Service charges horror for flat owners

Leasehold, a unique form of tenure unique to England and Wales is preoccupying us this week as so many buyers of flats are hit with unexpected bills.  First of all I am helping a group of flat owners who have been hit with a 30% surcharge on their service charges, which seems bad until you hear of a young couple forced out of their home by the cost of their service charge.
Yes, the charges must under law be reasonable and management companies must account for their spending but both the cases above demonstrate how hard it is for people getting onto the property ladder – especially in London where 95% of new build properties are leasehold.  Last year the average service charge for a new build property is £2,777 a year or £53.40 a week. The ground rent has to be added to that.
Over the summer I have helped several buyers in their attempts to get information on the service charge on their new homes.   It has typically added a month to the property purchase and has cost the vendor dear, as the management companies charge for information about the charges.
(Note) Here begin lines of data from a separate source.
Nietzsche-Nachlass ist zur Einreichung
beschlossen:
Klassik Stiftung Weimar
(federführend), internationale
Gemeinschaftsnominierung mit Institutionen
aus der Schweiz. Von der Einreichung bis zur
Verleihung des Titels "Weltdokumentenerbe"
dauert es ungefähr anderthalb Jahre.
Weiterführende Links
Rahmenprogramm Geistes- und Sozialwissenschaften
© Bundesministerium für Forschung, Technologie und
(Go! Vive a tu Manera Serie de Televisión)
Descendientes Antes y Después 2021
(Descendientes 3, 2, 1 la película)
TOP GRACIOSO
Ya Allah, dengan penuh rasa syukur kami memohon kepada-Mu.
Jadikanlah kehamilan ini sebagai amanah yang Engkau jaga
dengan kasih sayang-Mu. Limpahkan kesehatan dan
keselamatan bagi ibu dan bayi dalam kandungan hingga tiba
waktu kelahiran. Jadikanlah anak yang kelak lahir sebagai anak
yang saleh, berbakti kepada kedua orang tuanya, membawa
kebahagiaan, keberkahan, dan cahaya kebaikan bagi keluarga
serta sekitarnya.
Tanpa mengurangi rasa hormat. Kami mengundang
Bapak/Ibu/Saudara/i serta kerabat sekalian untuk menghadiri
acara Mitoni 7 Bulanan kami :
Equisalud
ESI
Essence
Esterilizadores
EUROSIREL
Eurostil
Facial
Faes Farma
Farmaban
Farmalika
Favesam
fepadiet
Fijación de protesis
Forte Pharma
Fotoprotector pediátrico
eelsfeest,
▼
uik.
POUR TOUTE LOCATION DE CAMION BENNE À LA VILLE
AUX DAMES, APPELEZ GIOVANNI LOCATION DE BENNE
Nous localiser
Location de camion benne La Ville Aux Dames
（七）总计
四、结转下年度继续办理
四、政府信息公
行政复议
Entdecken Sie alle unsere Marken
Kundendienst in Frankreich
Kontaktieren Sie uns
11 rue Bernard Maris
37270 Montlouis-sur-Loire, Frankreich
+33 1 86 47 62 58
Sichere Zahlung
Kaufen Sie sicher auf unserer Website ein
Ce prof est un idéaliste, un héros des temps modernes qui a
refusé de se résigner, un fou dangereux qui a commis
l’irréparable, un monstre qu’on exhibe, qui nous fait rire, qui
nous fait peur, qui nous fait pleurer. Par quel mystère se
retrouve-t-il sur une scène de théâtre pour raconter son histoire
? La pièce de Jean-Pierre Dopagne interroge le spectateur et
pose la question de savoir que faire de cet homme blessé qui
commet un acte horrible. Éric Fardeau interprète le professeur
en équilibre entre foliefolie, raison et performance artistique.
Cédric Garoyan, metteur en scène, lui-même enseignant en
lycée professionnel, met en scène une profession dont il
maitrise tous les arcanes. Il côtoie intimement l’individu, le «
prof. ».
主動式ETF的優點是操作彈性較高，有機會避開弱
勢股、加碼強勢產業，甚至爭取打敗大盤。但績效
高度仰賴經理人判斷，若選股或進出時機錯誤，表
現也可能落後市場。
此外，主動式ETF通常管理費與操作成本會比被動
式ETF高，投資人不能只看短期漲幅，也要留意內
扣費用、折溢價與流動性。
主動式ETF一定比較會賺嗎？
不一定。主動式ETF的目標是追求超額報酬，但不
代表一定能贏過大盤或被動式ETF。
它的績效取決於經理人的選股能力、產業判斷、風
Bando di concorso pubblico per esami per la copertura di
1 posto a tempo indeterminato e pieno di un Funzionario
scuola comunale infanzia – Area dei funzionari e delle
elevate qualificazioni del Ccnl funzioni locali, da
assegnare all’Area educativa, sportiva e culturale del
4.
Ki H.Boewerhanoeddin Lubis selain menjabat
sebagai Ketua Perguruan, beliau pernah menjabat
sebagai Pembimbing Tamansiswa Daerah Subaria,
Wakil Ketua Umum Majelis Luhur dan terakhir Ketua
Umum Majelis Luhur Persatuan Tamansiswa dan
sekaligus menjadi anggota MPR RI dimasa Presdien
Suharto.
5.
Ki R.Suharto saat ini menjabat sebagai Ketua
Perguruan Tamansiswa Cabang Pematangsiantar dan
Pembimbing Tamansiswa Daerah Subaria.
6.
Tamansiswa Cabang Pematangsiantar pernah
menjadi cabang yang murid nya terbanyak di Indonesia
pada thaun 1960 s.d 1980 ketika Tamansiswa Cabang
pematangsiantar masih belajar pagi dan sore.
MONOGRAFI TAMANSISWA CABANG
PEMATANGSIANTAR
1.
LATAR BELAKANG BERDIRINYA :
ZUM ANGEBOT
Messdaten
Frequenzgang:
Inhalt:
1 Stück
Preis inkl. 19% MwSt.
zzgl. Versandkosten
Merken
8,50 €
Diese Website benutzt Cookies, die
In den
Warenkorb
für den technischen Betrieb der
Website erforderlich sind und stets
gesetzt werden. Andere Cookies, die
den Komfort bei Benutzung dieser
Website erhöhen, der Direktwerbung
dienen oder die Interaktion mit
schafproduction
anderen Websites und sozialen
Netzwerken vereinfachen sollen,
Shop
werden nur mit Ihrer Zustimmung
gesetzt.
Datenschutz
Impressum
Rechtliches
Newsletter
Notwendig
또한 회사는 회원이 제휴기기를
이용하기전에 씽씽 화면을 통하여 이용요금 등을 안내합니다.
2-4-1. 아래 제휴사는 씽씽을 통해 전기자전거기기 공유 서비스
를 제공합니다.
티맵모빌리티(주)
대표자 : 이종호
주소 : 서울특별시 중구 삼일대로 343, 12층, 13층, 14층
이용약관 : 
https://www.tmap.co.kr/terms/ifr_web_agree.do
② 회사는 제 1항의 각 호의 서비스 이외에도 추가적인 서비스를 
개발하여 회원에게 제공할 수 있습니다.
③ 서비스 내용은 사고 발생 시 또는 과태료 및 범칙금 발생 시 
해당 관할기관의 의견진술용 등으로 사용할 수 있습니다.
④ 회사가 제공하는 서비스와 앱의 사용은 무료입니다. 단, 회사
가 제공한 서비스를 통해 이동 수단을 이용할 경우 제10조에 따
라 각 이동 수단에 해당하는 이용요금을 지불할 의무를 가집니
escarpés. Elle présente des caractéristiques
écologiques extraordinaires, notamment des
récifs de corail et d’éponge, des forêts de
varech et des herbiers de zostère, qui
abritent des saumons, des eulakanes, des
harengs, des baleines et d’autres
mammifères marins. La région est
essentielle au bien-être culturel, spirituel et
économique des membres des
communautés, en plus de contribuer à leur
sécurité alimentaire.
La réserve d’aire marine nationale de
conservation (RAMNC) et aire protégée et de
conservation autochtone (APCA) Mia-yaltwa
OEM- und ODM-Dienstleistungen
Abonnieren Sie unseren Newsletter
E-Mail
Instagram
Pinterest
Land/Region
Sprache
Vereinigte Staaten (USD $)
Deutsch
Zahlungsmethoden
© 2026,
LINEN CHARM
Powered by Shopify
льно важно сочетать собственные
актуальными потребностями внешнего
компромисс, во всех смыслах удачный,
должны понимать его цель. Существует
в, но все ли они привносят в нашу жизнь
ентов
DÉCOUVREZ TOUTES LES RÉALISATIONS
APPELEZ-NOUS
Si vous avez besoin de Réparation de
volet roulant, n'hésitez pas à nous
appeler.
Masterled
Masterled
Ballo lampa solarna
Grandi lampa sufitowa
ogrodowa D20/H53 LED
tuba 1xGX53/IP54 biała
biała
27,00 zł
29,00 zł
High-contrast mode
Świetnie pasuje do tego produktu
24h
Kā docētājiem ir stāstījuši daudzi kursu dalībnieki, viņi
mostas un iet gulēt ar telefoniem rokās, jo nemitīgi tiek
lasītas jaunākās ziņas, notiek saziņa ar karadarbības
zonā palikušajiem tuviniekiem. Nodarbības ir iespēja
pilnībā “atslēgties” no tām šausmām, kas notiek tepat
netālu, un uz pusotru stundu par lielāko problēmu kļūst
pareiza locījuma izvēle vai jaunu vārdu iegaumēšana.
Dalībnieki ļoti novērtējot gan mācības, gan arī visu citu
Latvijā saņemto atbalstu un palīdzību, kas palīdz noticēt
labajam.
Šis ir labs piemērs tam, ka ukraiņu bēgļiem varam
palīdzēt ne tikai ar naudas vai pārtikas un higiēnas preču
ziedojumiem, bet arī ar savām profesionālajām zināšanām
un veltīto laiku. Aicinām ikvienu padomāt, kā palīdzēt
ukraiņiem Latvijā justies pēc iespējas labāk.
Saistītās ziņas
Service charges information hard to get

Most estate agents selling leasehold flats have little grasp of what the service charges are likely to be.  They will detail council tax and energy performance certificate details but can be hundreds if not thousands of pounds out when it comes to the service charge.
Details of what the charge will be spent on should be in the lease, but often incompetence or greed can make the actual charges very different from the expectation.

Help to Buy rush

The desire to get a first real home can blind buyers, or leaseholders as the property managers like to call them, to what they are getting themselves into.  The rush to beat the end of the Help-to-Buy scheme on December 31  may lead some new buyers to fall foul of excessive charges.   The Help to Buy scheme enables people with a 5% deposit to get a home with a Government guarantee that gives lenders confidence.
There is help for those who are struggling to get information or to establish the veracity of charges from the Leasehold Knowledge Partnership and the Campaign for the Abolition of Residential Leasehold wants to put the power back with people who live in apartment.
Leaseholders who get surprise charges should share information with fellow tenants and begin to fight back.  It may take a little time.  As a last resort if all the tenants are angry about excessive charges there is a right to employ your own management company if two thirds of the tenants want to do so.